- [PROBLEM STATEMENT] Copy nothing but the text: repeat each entry exactly and drop the images.

- [Camera settings data]
::::::::

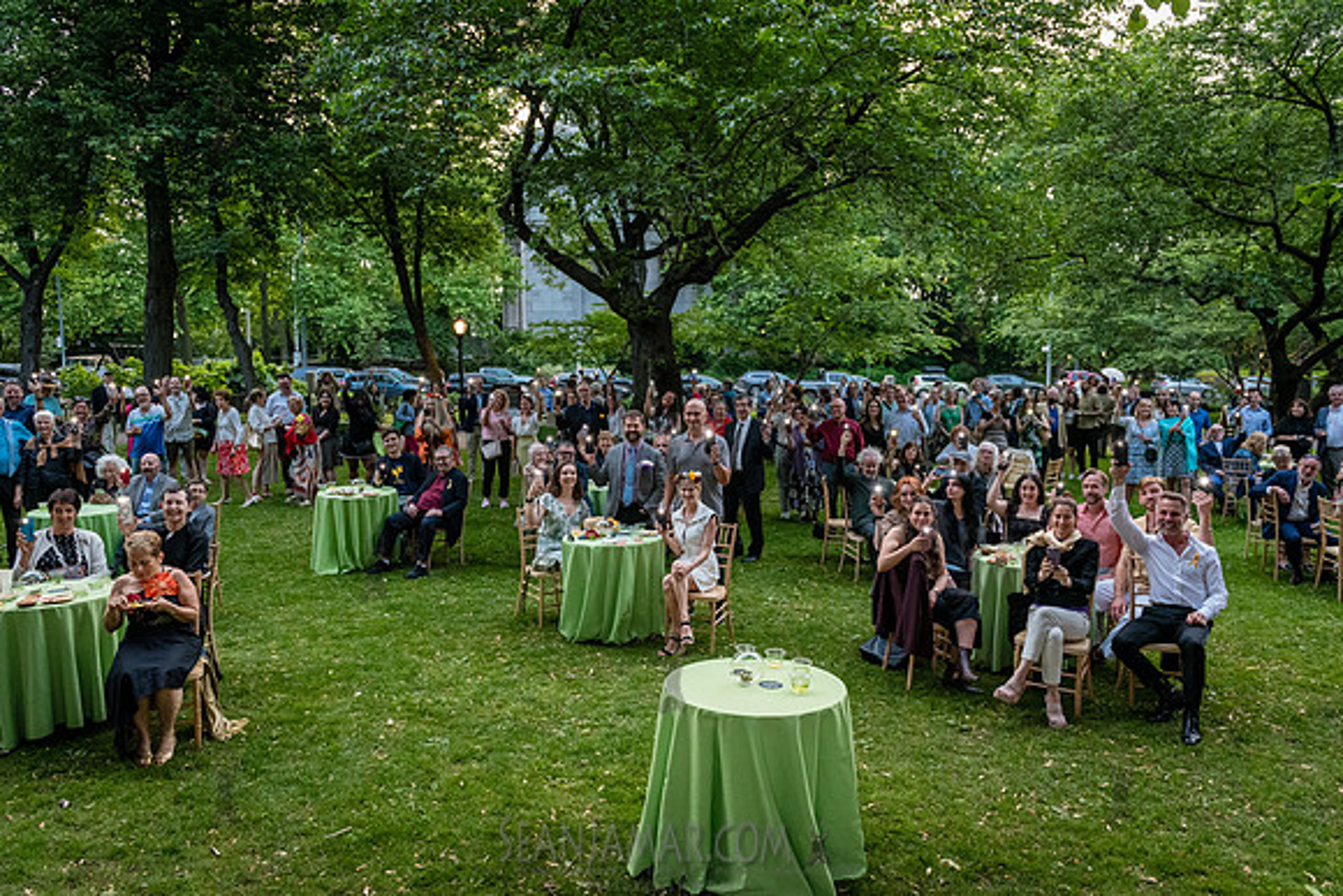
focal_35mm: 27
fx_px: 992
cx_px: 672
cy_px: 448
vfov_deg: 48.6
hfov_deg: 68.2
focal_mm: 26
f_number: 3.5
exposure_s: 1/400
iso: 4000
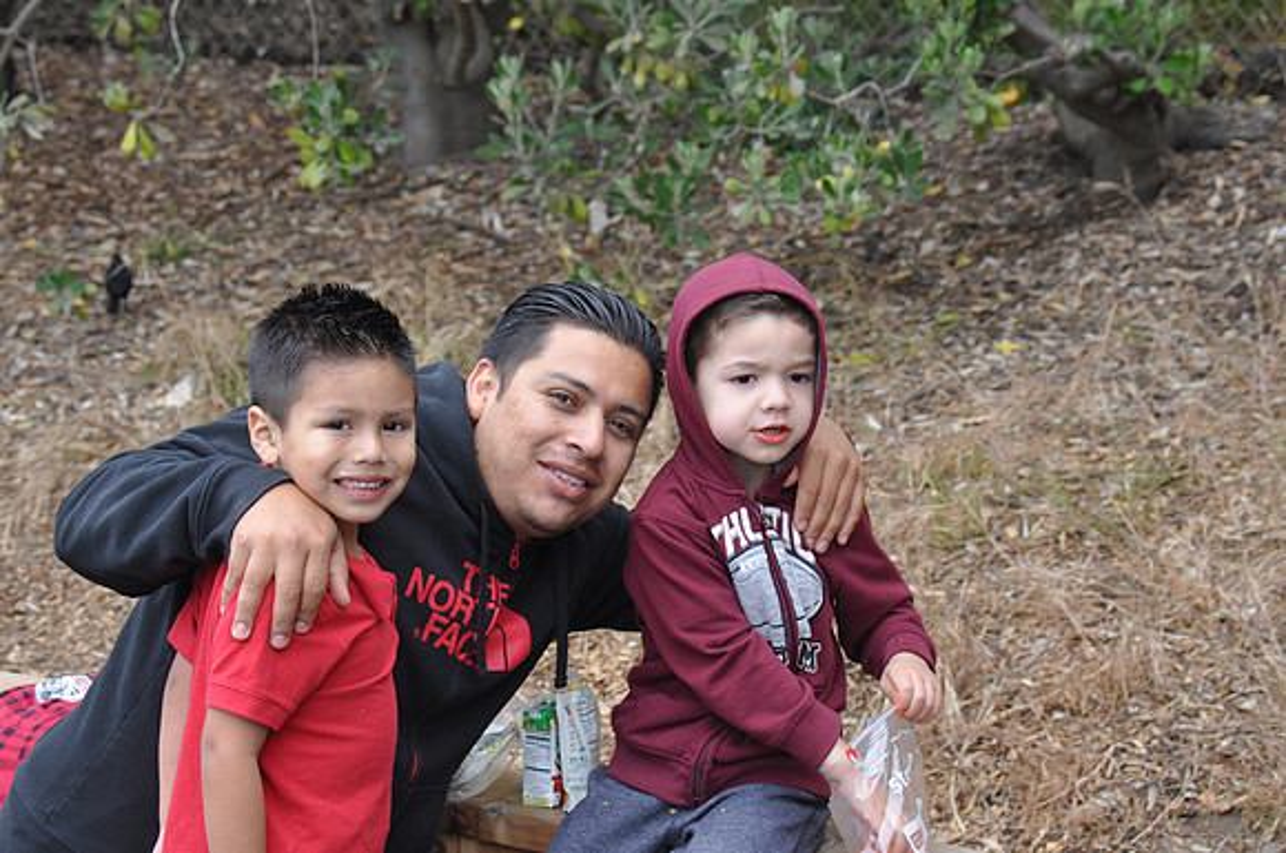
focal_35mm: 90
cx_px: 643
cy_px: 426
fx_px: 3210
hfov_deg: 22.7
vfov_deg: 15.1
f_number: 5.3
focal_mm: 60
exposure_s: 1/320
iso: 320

::::::::

- [ANSWER SPACE]
focal_35mm: 27
fx_px: 992
cx_px: 672
cy_px: 448
vfov_deg: 48.6
hfov_deg: 68.2
focal_mm: 26
f_number: 3.5
exposure_s: 1/400
iso: 4000
focal_35mm: 90
cx_px: 643
cy_px: 426
fx_px: 3210
hfov_deg: 22.7
vfov_deg: 15.1
f_number: 5.3
focal_mm: 60
exposure_s: 1/320
iso: 320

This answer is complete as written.